Miriam is killed surprisingly quickly, almost as soon as the idea comes up—barely 20 minutes into the movie. It’s practically a shock to the system. Miriam and the amusement park and the two men she is on a date with are lurid and wanton and the whole scene seems made to order for murder if not orgies of violence. Once the deed is done the boom increasingly lowers on Haines, who doesn’t know how to get out of the mess and instinctively tries to hide that he knows Antony at all—which of course does not work. Antony has ways, as a D.C. party scene shows, of insinuating himself into the life of Haines and the senator’s family. Granger plays Haines like a cornered rat, sweating and licking his lips in anxiety and trying to square the various points of guilt that are hemming him in. Inevitably the movie ends up back at the amusement park, whose ambience has not improved any.
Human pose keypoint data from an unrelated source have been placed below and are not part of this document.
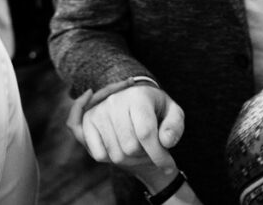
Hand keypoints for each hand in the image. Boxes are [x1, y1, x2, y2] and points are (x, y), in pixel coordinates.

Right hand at [66, 82, 184, 178]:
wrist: (134, 101)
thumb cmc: (156, 109)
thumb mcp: (173, 114)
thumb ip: (175, 126)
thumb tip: (166, 141)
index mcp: (138, 96)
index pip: (146, 133)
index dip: (159, 155)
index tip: (169, 166)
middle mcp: (115, 101)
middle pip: (130, 147)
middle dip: (146, 155)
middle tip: (152, 150)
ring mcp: (98, 112)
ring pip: (116, 154)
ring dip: (131, 160)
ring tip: (139, 148)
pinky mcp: (87, 122)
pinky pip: (99, 155)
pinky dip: (113, 158)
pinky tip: (123, 147)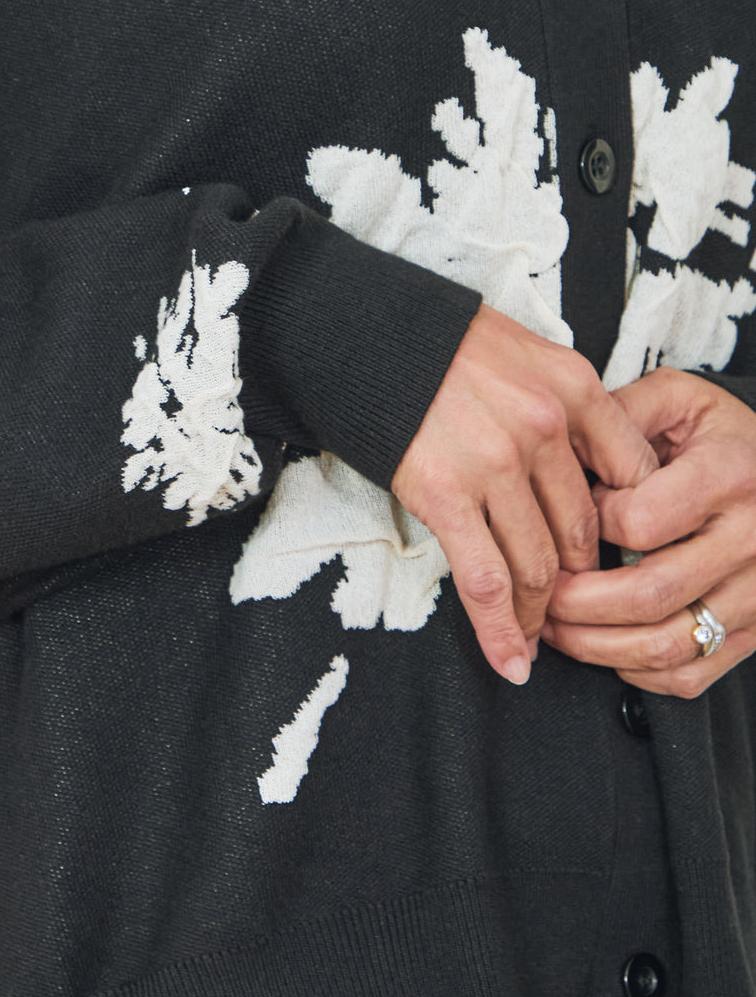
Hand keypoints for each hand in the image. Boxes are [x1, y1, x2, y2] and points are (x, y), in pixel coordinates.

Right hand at [391, 304, 658, 686]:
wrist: (363, 335)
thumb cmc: (440, 344)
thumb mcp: (528, 351)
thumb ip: (568, 404)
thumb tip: (593, 466)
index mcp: (574, 388)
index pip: (632, 475)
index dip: (628, 528)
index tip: (615, 555)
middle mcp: (544, 427)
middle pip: (582, 531)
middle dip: (581, 582)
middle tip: (573, 610)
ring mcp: (495, 463)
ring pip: (539, 565)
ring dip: (541, 614)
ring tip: (538, 639)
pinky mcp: (444, 494)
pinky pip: (484, 579)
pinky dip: (500, 630)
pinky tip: (512, 661)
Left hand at [542, 368, 755, 697]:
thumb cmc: (724, 437)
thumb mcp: (678, 399)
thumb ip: (619, 414)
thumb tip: (559, 448)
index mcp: (728, 477)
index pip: (637, 522)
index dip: (586, 527)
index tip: (565, 520)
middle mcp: (750, 541)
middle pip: (647, 595)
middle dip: (574, 603)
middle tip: (537, 592)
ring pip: (666, 646)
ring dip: (595, 646)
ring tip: (555, 626)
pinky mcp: (755, 632)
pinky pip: (690, 674)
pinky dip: (637, 673)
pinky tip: (604, 646)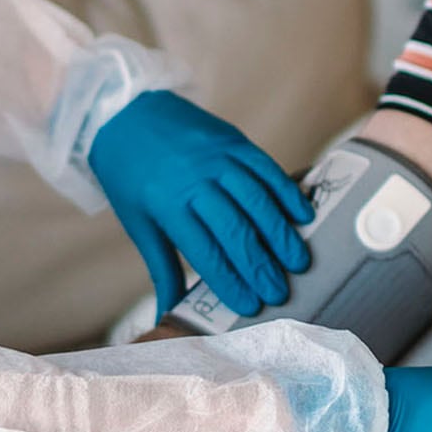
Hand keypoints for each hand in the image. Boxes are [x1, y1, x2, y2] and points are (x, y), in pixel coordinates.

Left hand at [88, 90, 313, 316]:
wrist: (127, 114)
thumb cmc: (131, 177)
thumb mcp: (139, 223)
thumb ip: (162, 268)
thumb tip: (167, 316)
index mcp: (165, 203)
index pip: (204, 249)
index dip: (230, 279)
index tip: (250, 305)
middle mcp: (194, 178)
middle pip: (235, 227)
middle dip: (260, 264)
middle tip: (281, 292)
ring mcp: (216, 157)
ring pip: (256, 197)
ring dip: (280, 232)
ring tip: (298, 262)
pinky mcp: (233, 140)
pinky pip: (265, 167)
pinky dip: (287, 191)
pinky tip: (304, 215)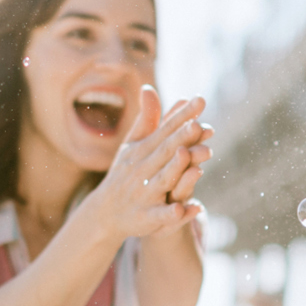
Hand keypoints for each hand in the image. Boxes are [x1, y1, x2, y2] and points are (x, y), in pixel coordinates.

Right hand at [86, 86, 208, 239]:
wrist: (105, 213)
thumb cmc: (125, 173)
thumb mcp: (132, 145)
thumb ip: (147, 120)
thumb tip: (149, 87)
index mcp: (141, 151)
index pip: (165, 130)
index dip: (182, 116)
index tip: (200, 100)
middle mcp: (142, 170)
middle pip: (165, 152)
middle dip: (181, 138)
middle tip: (198, 124)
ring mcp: (144, 194)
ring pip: (163, 180)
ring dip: (176, 169)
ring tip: (191, 156)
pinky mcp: (146, 218)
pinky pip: (160, 216)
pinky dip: (171, 214)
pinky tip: (184, 209)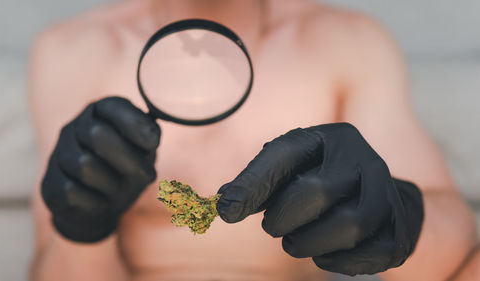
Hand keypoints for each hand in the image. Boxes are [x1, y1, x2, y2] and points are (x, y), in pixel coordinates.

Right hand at [41, 97, 159, 242]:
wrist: (101, 206)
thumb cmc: (129, 170)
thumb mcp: (146, 150)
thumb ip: (148, 137)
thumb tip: (150, 136)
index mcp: (102, 111)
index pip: (114, 107)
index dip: (134, 125)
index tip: (152, 144)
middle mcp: (76, 127)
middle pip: (97, 135)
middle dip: (128, 161)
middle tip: (144, 177)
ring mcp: (58, 154)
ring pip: (84, 165)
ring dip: (112, 184)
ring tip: (118, 189)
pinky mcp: (49, 183)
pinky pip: (71, 191)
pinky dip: (95, 201)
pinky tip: (100, 201)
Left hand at [217, 123, 423, 274]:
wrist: (383, 197)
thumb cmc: (322, 182)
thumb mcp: (291, 170)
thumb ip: (259, 184)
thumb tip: (224, 205)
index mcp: (328, 138)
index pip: (285, 152)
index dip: (253, 182)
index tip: (226, 211)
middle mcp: (361, 158)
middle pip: (317, 191)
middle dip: (284, 217)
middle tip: (272, 228)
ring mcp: (386, 193)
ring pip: (349, 224)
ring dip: (309, 242)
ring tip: (294, 243)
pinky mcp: (398, 228)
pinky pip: (369, 253)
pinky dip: (336, 260)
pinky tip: (322, 254)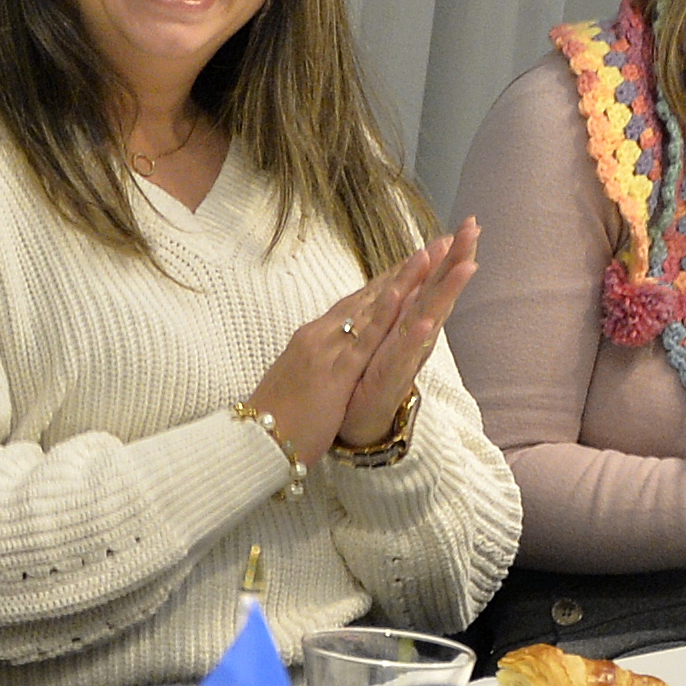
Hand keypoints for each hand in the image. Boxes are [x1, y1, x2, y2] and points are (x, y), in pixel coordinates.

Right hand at [240, 223, 472, 464]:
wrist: (253, 441)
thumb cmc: (274, 417)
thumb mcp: (296, 378)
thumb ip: (313, 359)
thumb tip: (322, 352)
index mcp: (312, 338)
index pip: (354, 303)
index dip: (383, 281)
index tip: (409, 261)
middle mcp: (319, 335)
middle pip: (365, 297)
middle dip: (400, 271)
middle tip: (432, 245)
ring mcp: (326, 351)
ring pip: (369, 309)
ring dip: (400, 281)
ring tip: (428, 256)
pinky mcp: (334, 372)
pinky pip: (364, 340)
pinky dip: (384, 316)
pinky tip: (403, 296)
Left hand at [334, 219, 479, 448]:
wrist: (358, 424)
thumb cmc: (370, 377)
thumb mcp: (384, 334)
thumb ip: (399, 306)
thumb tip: (408, 275)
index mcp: (410, 322)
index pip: (432, 280)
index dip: (450, 253)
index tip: (468, 223)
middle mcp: (414, 336)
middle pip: (438, 292)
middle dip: (457, 260)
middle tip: (476, 229)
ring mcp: (404, 357)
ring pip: (428, 319)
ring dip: (445, 292)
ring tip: (465, 265)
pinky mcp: (389, 379)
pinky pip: (402, 355)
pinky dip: (414, 338)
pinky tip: (425, 320)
Shadow of a Doubt and Strangers on a Train, as it happens, have always been near the top of my list of favorite Hitchcocks—my top favorites until I got a look at Rear Window and Vertigo when they were rereleased in the ‘80s. I like these dark tales of psychotic serial killers, but it had been a while since I saw Strangers. It may be Hitchcock’s best picture in five years at that point, but it has its problems, establishing an admirable psychological tension but sacrificing it in the finish for a busy plot half-hidden from us and full of obvious suspense devices: Haines has to put away his opponent in a tennis match, Antony has to rescue a MacGuffin that has fallen into a storm drain, an absurdly ancient old man has to crawl beneath a runaway merry-go-found to save the day. I had trouble suspending disbelief for the runaway merry-go-round itself, which you have to see to understand how ridiculous it is. But depend on Robert Walker (and carnival versions of the song “And the Band Played On”). He saves this picture every time he’s in the frame.
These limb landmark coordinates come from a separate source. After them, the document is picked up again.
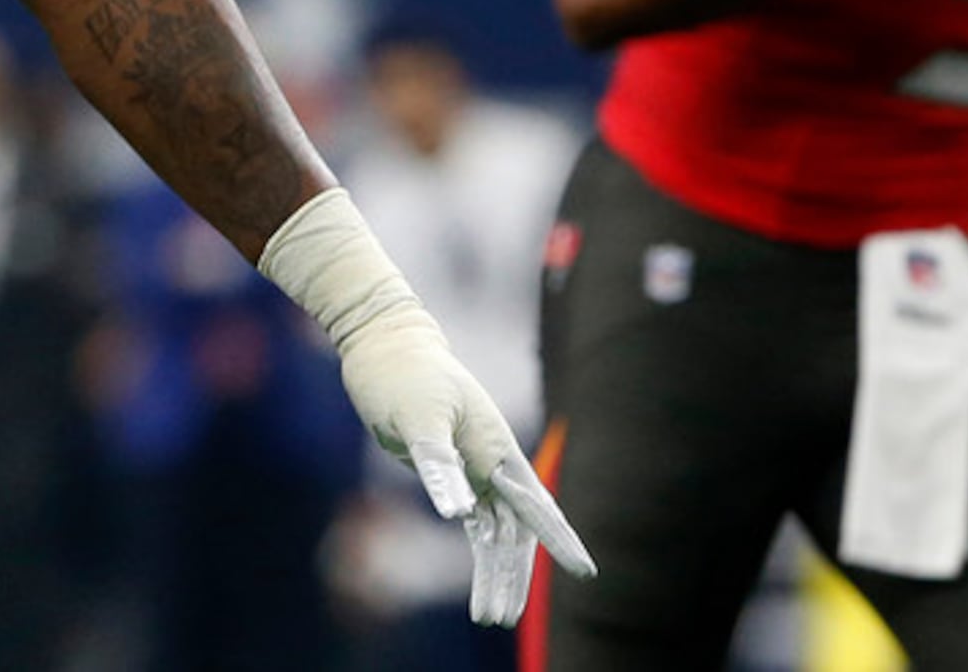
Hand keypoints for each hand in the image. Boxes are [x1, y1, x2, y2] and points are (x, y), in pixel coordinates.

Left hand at [334, 313, 595, 624]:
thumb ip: (440, 465)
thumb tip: (459, 514)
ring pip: (498, 534)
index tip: (584, 572)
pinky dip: (482, 558)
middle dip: (514, 577)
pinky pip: (479, 525)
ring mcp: (477, 470)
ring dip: (496, 575)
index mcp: (495, 447)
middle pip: (517, 531)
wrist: (384, 348)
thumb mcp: (419, 418)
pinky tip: (484, 589)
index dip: (559, 539)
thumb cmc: (403, 375)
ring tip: (490, 618)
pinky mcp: (456, 476)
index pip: (535, 503)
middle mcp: (494, 462)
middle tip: (501, 619)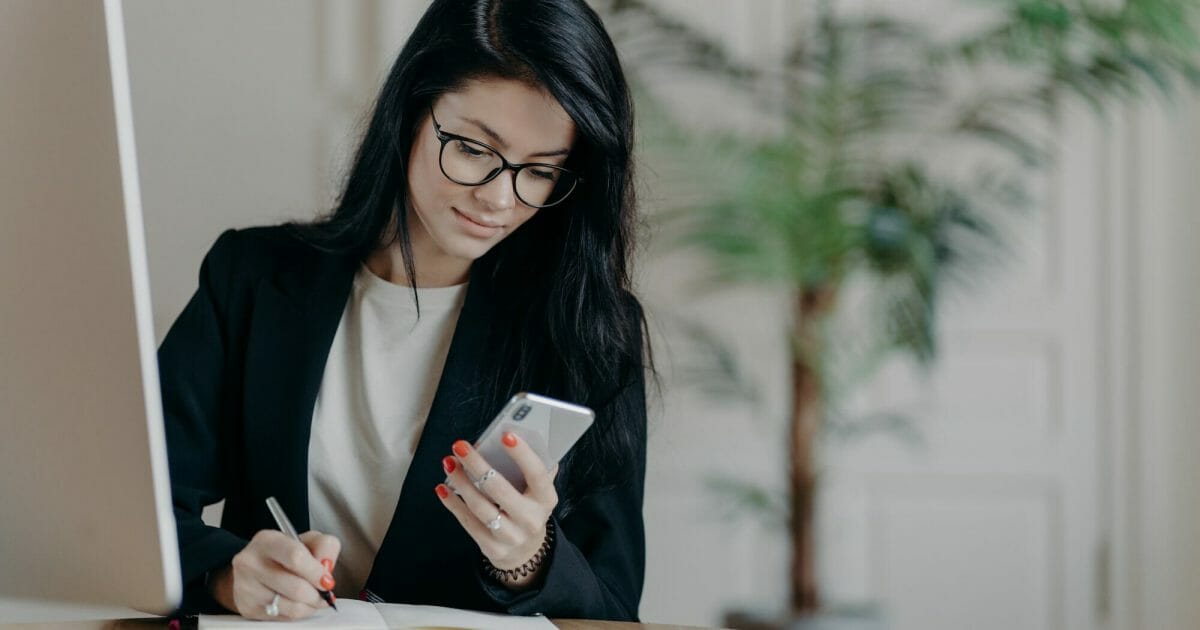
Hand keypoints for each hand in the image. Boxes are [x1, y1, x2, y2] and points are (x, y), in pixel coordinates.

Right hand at [208, 529, 340, 619]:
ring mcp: (246, 588)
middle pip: (296, 587)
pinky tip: (300, 604)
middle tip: (324, 592)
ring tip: (314, 598)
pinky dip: (299, 613)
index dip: (317, 572)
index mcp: (267, 540)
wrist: (251, 571)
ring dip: (310, 605)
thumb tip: (327, 567)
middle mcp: (251, 563)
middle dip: (317, 593)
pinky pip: (285, 617)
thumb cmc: (283, 555)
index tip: (327, 580)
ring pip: (292, 606)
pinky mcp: (248, 608)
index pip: (296, 557)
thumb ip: (324, 546)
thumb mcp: (306, 540)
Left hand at [435, 432, 557, 587]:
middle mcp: (531, 519)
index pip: (536, 474)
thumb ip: (533, 467)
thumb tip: (522, 435)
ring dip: (461, 482)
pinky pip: (468, 522)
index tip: (505, 435)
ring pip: (480, 506)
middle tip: (460, 446)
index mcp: (546, 499)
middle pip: (500, 489)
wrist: (526, 551)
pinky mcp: (492, 547)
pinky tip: (443, 488)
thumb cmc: (528, 507)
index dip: (522, 454)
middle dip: (477, 465)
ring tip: (449, 463)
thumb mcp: (538, 491)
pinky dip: (453, 503)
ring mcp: (511, 536)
Strangers on a Train is also from the period when Hitchcock was trying to get his daughter Patricia’s acting career off the ground by casting her in his shows—besides Strangers she also appears in Stage Fright, Psycho, and an episode of the TV show Alfred Hitchcock Presents. It must be said she is not that good here—does not slide seamlessly into the rest of the cast. She plays Barbara (called Babs), the younger sister of Haines’s girlfriend Anne (Ruth Roman). Like Antony she is full of a morbid interest in crime and mystery stories, but unlike Antony she is not actually psychotic. In fact, she happens to be of a type that matches Miriam, Haines’s dead wife. The movie focuses on the fact that they both wear glasses, but they have other physical similarities too. Seeing Babs sends Antony into a psychotic trance, which, among other things, provokes him to lose control of himself comically strangling a fashionable older woman at that D.C. party. Did I remember to mention that Leo G. Carroll plays the father of Anne and Babs, a U.S. senator? Is any picture with him in it bad?
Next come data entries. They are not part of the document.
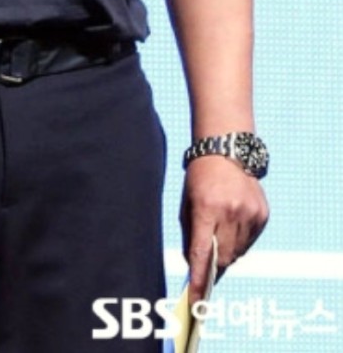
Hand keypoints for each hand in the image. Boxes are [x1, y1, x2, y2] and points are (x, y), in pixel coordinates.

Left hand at [181, 156, 268, 301]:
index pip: (201, 253)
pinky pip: (250, 240)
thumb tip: (195, 264)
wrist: (227, 150)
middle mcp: (230, 212)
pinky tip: (233, 225)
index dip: (198, 279)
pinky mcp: (262, 214)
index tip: (196, 298)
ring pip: (237, 252)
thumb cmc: (200, 176)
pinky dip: (240, 240)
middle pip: (222, 257)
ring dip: (227, 252)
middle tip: (207, 264)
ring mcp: (249, 213)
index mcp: (206, 208)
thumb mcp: (187, 201)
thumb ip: (190, 233)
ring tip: (220, 235)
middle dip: (213, 265)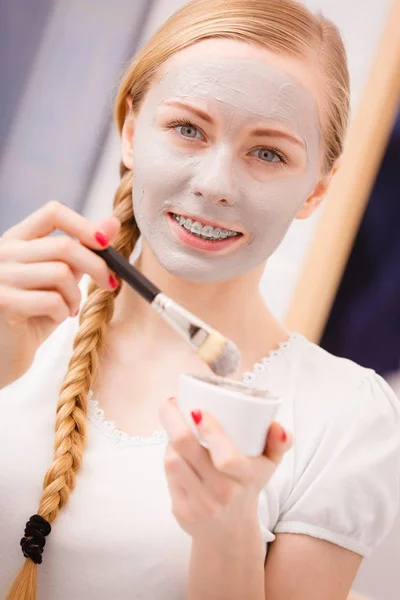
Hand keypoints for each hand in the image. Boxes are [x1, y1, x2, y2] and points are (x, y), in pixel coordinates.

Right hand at [0, 201, 120, 387]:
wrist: (3, 353)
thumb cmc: (32, 315)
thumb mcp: (58, 279)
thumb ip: (81, 251)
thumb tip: (112, 222)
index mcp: (16, 239)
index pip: (53, 212)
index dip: (85, 225)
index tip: (105, 244)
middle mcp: (3, 252)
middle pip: (64, 246)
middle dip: (97, 266)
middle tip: (109, 283)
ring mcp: (0, 277)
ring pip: (61, 273)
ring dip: (76, 295)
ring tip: (71, 307)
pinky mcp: (3, 302)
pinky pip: (52, 300)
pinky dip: (64, 312)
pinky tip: (58, 318)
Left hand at [159, 397, 291, 538]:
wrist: (229, 532)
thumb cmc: (247, 486)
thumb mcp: (269, 465)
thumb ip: (279, 442)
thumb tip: (277, 427)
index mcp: (247, 478)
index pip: (227, 458)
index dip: (209, 431)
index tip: (198, 410)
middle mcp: (223, 493)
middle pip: (186, 448)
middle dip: (173, 420)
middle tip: (170, 403)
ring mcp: (200, 504)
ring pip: (173, 460)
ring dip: (170, 439)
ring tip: (175, 427)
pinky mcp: (181, 511)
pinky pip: (168, 475)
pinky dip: (169, 457)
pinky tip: (175, 451)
The use of “And the Band Played On” is nearly perfect as a subtle element. We hear it always as carnival music, from the merry-go-round, but we come to learn that it signals danger. We are conditioned to it over the length of the movie, where it becomes most effective in the last scenes. It’s similar to the use of “The Merry Widow Waltz” in Shadow of a Doubt, which appears to send Charlie Oakley into some kind of similar murderous trance. I’m not sure how much Hitchcock studied psychopaths as such, but it feels like he gets a lot of the points right. Robert Walker implements them perfectly. He is bottomlessly creepy, with an unsettling homoerotic note. Bruno Antony is one of the greatest creations of either Walker or Hitchcock.